I just can't understand why quiche receives the misnomer of "women's food". Why is quiche the antitheses of masculinity in today's culture? Think about what's in it besides egg... lots of cheese, meat, more cheese, heavy milk. If we're talking stereotypes, isn't "women's food" supposed to be dainty and low-calorie? Quiche is one of the hardier breakfasts that one can eat, and I have yet to find a man who doesn't enjoy the tasty dish when it is served to him.

The Ingredients:
5 slices or more of crispy bacon, crumbled into bits (I truly believe you can never have enough bacon)
1 diced med onion
2 cups shredded cheddar (I used sharp/mature)
1 Tbs flour
3 eggs
1 1/2cups milk (I used 1%)
1/2 tea salt

1 pie crust- I used Light Pie Crust

The Directions:
Preheat oven to 350F (180C) and par-bake pie crust for 10 minutes. After crust is done, increase oven temperature to 400F (200C).

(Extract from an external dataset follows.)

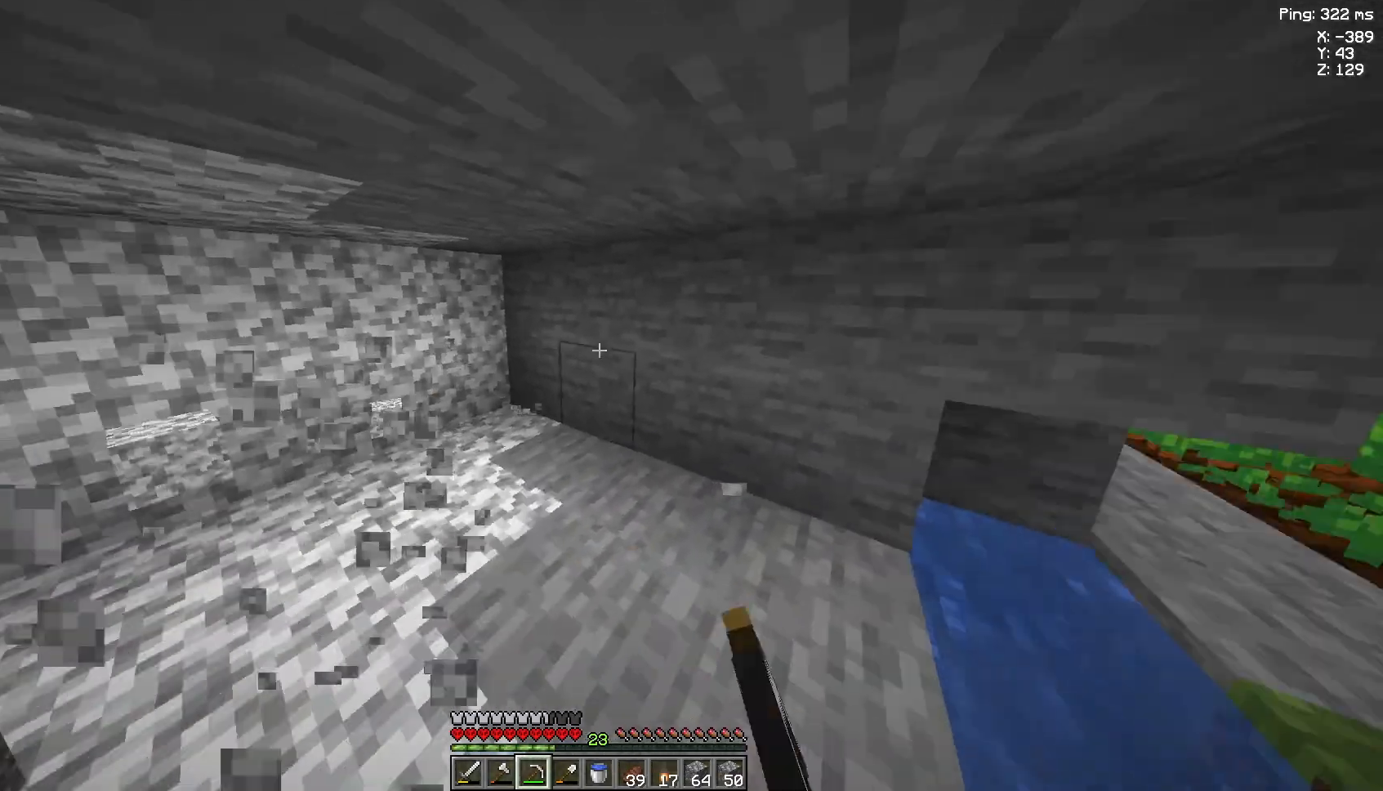
{"keys": ["d"], "mouse": [], "events": []}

While crust is in the oven, beat eggs and add milk. Mix together.

Toss cheddar with the 1Tbs flour. (The flour helps thicken the quiche but won't get as clumpy since it's dispersed throughout the cheese). Reserve about 1/2 cup cheese for the top of the quiche.

Add most of the cheese/flour mixture, and all the bacon, onion, and salt to the milk/egg mixture.

Pour mixture onto par-baked crust and top with the rest of the cheese.

Bake in 400F (200C) oven for 30-35min, or until golden on top.

After baked, let the quiche rest for 10 minutes.

We love this and I switch up the meat depending on what I have on hand. Pictured above, I used English Richmond pork sausage since I had some cooked up. It was good but slightly mild for my taste. I like bacon better but both worked. Cheap liked it, Sweet Pea preferred a slice of plain whole-wheat bread. Go figure.